Esther Mahlangu’s gift to the World: The Geometry of Now

The Art Momentum
Dr. Esther Mahlangu’s monumental works immediately summon the viewer to the Melrose Gallery’s booth in the Investec Cape Town Art Fair’s PAST/MODERN section (guest-curated by João Ferreira).

 

There is something mysteriously compelling about the artist’s geometric symbols, symmetry, and lively palette of colours, animating both the fourpanel 3.6 x 2.4 metre painting, and the multi-panel installation piece on show. Like all of Mahlangu’s work, the motifs are rooted in Ndebele culture, but speak across cultures using the visual language of shape, size, reflection, tension, repetition, colour, and contrast. It is effectively the 84-year-old artist’s mastery of the visual as an expression of meaning that allows her art to transcend the series of binarisms implicit in modernist ideology – such as tradition versus modernity, the local versus the global, or the West versus the rest – leading us instead to a created, holistic, virtual space in which such divisions are meaningless.

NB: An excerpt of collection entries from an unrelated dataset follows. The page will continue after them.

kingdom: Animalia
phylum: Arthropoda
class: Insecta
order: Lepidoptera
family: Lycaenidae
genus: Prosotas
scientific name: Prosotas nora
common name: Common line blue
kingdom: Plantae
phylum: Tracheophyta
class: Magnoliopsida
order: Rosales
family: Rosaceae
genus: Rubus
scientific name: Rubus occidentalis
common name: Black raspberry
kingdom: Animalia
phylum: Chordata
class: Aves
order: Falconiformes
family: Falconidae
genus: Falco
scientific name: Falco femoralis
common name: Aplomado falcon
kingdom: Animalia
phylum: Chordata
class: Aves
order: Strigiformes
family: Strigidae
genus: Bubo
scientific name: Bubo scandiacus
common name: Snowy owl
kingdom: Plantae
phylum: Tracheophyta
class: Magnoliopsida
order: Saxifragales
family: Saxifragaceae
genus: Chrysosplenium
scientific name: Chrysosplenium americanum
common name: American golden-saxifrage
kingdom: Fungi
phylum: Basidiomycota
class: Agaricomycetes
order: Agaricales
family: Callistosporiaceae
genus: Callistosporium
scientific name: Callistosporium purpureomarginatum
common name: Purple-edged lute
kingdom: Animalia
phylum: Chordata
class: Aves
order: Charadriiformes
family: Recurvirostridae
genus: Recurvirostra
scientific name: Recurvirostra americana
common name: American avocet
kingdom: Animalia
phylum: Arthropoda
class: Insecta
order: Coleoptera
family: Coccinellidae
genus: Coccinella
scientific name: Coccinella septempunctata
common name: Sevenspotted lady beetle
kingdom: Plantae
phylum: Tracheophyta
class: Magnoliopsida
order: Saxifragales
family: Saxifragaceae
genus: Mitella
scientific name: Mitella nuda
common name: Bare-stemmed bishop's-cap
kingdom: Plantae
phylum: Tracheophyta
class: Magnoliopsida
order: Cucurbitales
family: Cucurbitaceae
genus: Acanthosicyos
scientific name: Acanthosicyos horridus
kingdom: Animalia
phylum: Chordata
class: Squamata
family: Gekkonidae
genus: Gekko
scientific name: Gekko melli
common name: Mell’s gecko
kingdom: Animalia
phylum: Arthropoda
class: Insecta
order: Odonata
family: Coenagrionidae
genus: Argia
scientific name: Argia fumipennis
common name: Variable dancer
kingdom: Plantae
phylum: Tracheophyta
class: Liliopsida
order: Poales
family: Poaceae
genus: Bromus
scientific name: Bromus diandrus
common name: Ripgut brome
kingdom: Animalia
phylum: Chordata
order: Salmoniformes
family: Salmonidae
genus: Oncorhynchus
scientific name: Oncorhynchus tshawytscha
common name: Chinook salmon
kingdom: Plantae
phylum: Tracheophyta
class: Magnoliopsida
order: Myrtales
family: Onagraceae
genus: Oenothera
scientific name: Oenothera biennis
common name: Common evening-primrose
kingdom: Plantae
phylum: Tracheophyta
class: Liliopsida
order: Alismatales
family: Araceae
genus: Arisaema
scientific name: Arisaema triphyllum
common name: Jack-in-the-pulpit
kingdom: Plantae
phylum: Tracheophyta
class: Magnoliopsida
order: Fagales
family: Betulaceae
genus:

As the artist herself states, “When I am painting, my heart is very wide. It reaches out to everything and everyone.”

 

The Ndebele-based universal language draws in spectators regardless of their heritage, urging them to learn more about the artist and her work. It is then we discover that, painting from the age of ten under the tutelage of her mother and grandmother, Dr. Esther Mahlangu has dedicated her life to keeping alive the female tradition of mural painting central to Ndebele identity and culture. The octogenarian effectively teaches the art to both girls and boys in Mabhoko in Mpumalanga Province, South Africa, where she lives and works, in between travelling the world with her art. A pioneer of carrying Ndebele art forward into the future in both Africa and beyond, Mahlangu has expanded the genre exponentially. Being the first artist to have transmitted Ndebele motifs to canvas, the artist’s unique designs have also appeared on various other materials and artefacts, including BMW cars and a British Airways airplane.